Hace rato hemos dejado atrás las torres de la catedral de Astorga. Al fondo veo el Teleno, con su inmensa sábana blanca.
No puedo contener la emoción. ¡Hace tantos años que salí de aquí…!
Deseo oler, tocar y sentir intensamente todo aquello que me dejó una huella imborrable.
-Prepárate, madre, estamos llegando.
Mi hijo me pone una venda sobre los ojos. No quiero ver nada; temo que el paso del tiempo haya dejado una huella profunda en los edificios de Santa Colomba. Prefiero dejar entre paréntesis el presente y conectar sólo con el pasado.
– Es aquí –dice mi hija- Ven. Dame la mano.
Con cuidado me acerca a la pared del pajar; allí viví los mejores ratos de mi infancia.
Con las dos manos voy recorriendo sus muros y recordando texturas. De niña me gustaba acariciar una piedra casi blanca que se deshacía al tocarla. El polvillo que desprendía me dejaba las manos suaves, con un peculiar olor a tierra y humedad.
Busco a tientas esa piedra hasta que la localizo. No hay duda. Sigue deshaciéndose lentamente. La acaricio una y otra vez. Desprende el mismo olor que hace años. ¡Sigue viva!
Llego a la puerta. ¿Será la misma de antaño? La recorro con las manos buscando su DNI: el llamador, la cerradura y la gatera. ¡No hay duda, es ella!
Acaricio las grietas de la madera que recorren la puerta de arriba abajo. Cuando era niña me parecían muy profundas, ahora no. Quizá porque desde hace tiempo también mi cuerpo se ha llenado de arrugas.
Nadie sabía que la puerta del pajar nunca estaba cerrada con llave, sólo trancada con algunos geijos que yo quitaba con cuidado metiendo la mano por la gatera. Entraba con sigilo, como quien hace algo prohibido. Cerraba con cuidado el portón y me sentaba en un rincón. Allí soñaba y escribía. Sobre todo soñaba con un mundo que sólo existía de puertas adentro. A la hora de la siesta era mi refugio favorito.
– ¿Dónde vas a estas horas? –me preguntaba la familia al verme salir de casa, nada más comer.
– A dar una vuelta por el Juncal. Me encanta tumbarme sobre la hierba para ver cómo se balancean las copas de los chopos y escuchar el agua del río.

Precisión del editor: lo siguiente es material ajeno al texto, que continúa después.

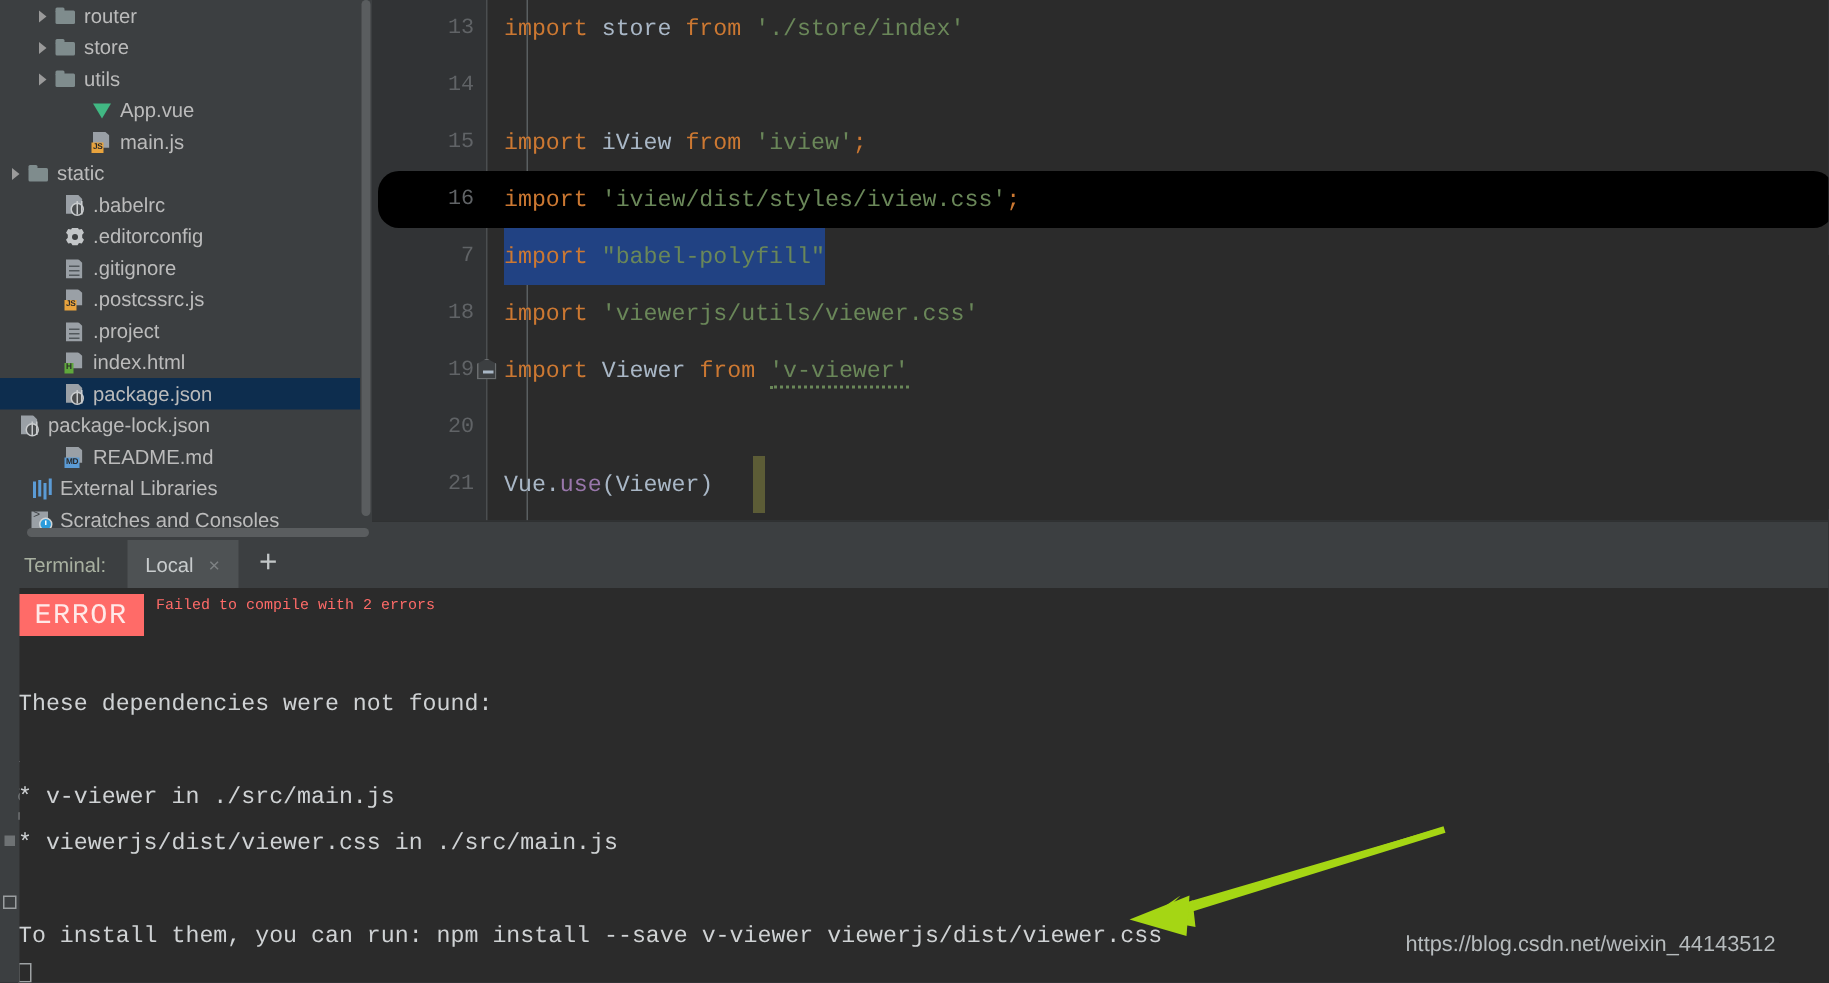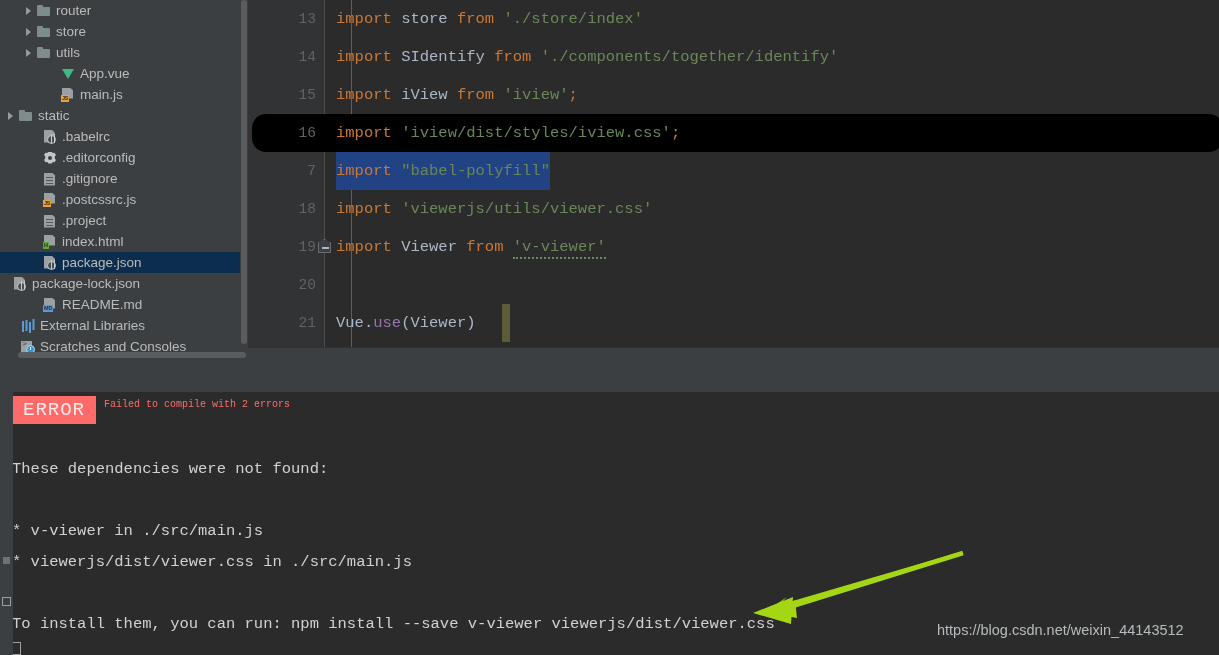"import SIdentify from" span.ltext { html: <span><span>import </span><span>SIdentify </span><span>from </span><span>'./components/together/identify'</span></span> -> none }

En realidad, sólo buscaba el silencio sobrecogedor del pajar.
-¡Es el momento! ¡Tengo que volver al presente!
Me quito la venda, miro el muro y veo ante mí el cartel: CASA COLOMBA.
Abro la puerta. Me envuelve un agradable olor a brezo y lavanda. Cierro los ojos y aspiro profundamente. Suspiro. Por el ventanal del salón entra el dorado sol del atardecer. Me asomo a la terraza y veo en el jardín el manzano donde antaño robé tantas manzanas, cuando aún estaban royas. Me alojaré aquí el fin de semana. Voy a recoger mis recuerdos en ramilletes. Los escribiré para que mis nietos conozcan y amen esta tierra maragata. El domingo saldré de la casa rural. Caminaré lentamente hacia la residencia de ancianos. Esa será mi casa, mi nuevo hogar. ¡Empezará otra etapa apasionante!